Supplied text ▸

============================================================

Nader, locked out of the legislative process, decided to send a message to the Democrats, who were now beholden to corporate donors. He went to New Hampshire and Massachusetts during the 1992 primaries and ran as “None of the above.” In 1996 he allowed the Green Party to put his name on the ballot before running hard in 2000 in an effort that spooked the Democratic Party. The Democrats, fearful of his grassroots campaign, blamed him for the election of George W. Bush, an attack that found fertile ground among those who had abandoned rational inquiry for the sound bites of television news.

Nader’s status as a pariah corresponded with an unchecked assault on the working class by corporations and their tacit allies in the liberal class. Long-term unemployment, millions of foreclosures, crippling personal debts and bankruptcies, the evaporation of savings and retirement accounts, and the crumbling of the country’s infrastructure are taking place as billions in taxpayer subsidies, obscene profits, bonuses, and compensation are doled out to corporate overlords. The drug and health-insurance companies, subsidized with billions in taxpayer funds, will soon legally force us to buy their defective products while remaining free to raise co-payments and premiums, especially if we get seriously ill. The oil, gas, coal, and nuclear power companies have made a mockery of Barack Obama’s promises to promote clean, renewable energy. We are rapidly becoming a third-world country, cannibalized by corporations, with two-thirds of the population facing severe financial difficulty and poverty.

============================================================

Recorded data ▸
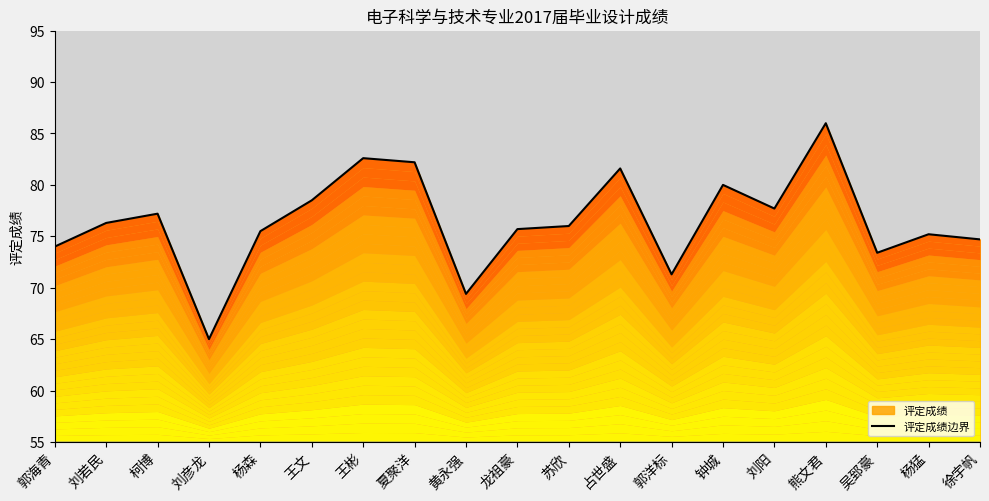

Reading left to right, extract all data points from this chart.

74.0	76.3	77.2	65.0	75.5	78.5	82.6	82.2	69.4	75.7	76.0	81.6	71.3	80.0	77.7	86.0	73.4	75.2	74.7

============================================================

Work task A ▸ Translate this sentence from the Nader passage into Spanish: "The oil, gas, coal, and nuclear power companies have made a mockery of Barack Obama’s promises to promote clean, renewable energy."
Work task B ▸ According to the Nader passage, in which two states did Nader campaign during the 1992 primaries?
Work task C ▸ Repeat the stretch of the Nader passage from "Nader, locked out" through "of television news.".
The data has no connection to the Nader passage.

Task response A ▸ Las compañías de petróleo, gas, carbón y energía nuclear se han burlado de las promesas de Barack Obama de promover una energía limpia y renovable.

Task response B ▸ New Hampshire and Massachusetts.

Task response C ▸
Nader, locked out of the legislative process, decided to send a message to the Democrats, who were now beholden to corporate donors. He went to New Hampshire and Massachusetts during the 1992 primaries and ran as “None of the above.” In 1996 he allowed the Green Party to put his name on the ballot before running hard in 2000 in an effort that spooked the Democratic Party. The Democrats, fearful of his grassroots campaign, blamed him for the election of George W. Bush, an attack that found fertile ground among those who had abandoned rational inquiry for the sound bites of television news.